# MD-300 metal detector



## BeachedBones (Jan 31, 2009)

For bigger items it can I've had it detect up to 5-6 inches. Through 3 inch of wood,table top and into the drawer in the table. The staple was just on the surface, and detected about 1/2 inch away. The nail as stated was 1/4 inch below the surface.


----------



## doordude (Mar 26, 2010)

P T Barnum said, there's a sucker born every minute. why must we help china screw us out of our own money?


----------



## yinjuehua (Feb 1, 2011)

http://www.ebay.com/itm/High-Sensitivity-Folding-Hand-Held-Metal-Detector-/170625018399?pt=LH_DefaultDomain_0&hash=item27ba0b2a1f

Is this the same one you brought?
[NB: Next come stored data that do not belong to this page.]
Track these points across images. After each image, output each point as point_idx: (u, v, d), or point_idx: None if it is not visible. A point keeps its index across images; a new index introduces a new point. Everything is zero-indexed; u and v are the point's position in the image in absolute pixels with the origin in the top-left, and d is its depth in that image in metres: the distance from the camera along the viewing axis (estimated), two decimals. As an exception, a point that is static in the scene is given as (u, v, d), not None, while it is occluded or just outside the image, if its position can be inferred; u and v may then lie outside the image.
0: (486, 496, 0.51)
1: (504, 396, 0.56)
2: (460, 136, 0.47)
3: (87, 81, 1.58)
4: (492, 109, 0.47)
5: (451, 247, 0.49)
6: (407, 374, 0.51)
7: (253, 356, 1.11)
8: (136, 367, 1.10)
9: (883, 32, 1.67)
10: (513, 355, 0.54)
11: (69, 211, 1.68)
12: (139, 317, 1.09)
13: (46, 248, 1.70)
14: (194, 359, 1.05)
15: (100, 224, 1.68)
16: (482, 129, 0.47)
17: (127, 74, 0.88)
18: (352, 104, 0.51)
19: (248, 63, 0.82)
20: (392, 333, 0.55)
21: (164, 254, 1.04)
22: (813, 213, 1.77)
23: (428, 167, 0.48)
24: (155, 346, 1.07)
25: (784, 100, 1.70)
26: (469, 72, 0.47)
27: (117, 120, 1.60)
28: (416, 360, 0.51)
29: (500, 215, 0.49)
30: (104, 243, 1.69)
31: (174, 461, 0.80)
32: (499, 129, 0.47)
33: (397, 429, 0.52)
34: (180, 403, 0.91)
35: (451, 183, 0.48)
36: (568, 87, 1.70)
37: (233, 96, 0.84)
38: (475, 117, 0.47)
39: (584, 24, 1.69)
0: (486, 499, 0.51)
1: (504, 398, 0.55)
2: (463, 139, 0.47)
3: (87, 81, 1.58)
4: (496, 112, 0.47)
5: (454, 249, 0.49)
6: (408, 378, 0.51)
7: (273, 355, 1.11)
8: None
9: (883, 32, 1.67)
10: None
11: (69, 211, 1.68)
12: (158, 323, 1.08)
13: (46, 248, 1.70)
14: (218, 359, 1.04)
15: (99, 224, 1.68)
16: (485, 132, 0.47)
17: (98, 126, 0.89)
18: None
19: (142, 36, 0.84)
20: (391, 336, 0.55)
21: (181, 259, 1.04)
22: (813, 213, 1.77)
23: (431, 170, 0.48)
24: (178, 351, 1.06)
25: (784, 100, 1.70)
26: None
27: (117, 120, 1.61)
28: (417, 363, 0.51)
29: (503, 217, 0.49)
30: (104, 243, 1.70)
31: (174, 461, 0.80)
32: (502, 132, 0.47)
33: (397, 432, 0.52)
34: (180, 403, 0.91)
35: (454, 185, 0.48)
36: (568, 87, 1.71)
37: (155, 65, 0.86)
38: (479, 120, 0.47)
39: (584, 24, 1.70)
Could you share the Ebay link please?


----------



## Blackie_ (Jul 10, 2011)

I just ran into this very episode, I've been cutting up some old rotten hackberry for my bandsaw boxes, got one of the logs up on the saw horses to shave a 1/3 of it off so it would have a flat edge and also fit under my saw arm, the log first took out one of my electric chain saws little did I know there was bobwire inside the log, didn't have any notion that's what it was until today when I was running one of the logs through my bandsaw and once again the wire finished out my 3/4" blade before I realized what was going on.

So my question would this wand be reliable for detecting metal barried inside logs? How deep does it go? some times wire over time can get pretty deep in trees that grow around them. I plan on doing chain saw cutting as well as woodshop cutting.


----------



## Blackie_ (Jul 10, 2011)

I'm kind of leaning toward doordude, as I'd prefer to buy american help promote jobs here.


----------



## BeachedBones (Jan 31, 2009)

It's been entirely reliable for me so far, the sensitivity is adjustable so set it as sensitive as you'd like. If you'd like to spend the 160$ to "buy American", enjoy. I'm no more American than Chinese, so I'll keep going the cost effective way.


----------



## robscastle (May 13, 2012)

I have a similar Metal Detector but its a TS 80 works exactly the same.

I bought it on ebay for $25.

From my local WW Shop its branded as a TS 80A and sells for $69 so whos jobs are we saving? or are we just making retailers rich at out cost.!

Tend to lean towards the latter, they buy from China and add a substantial mark up by rebadging or branding the same gear!


----------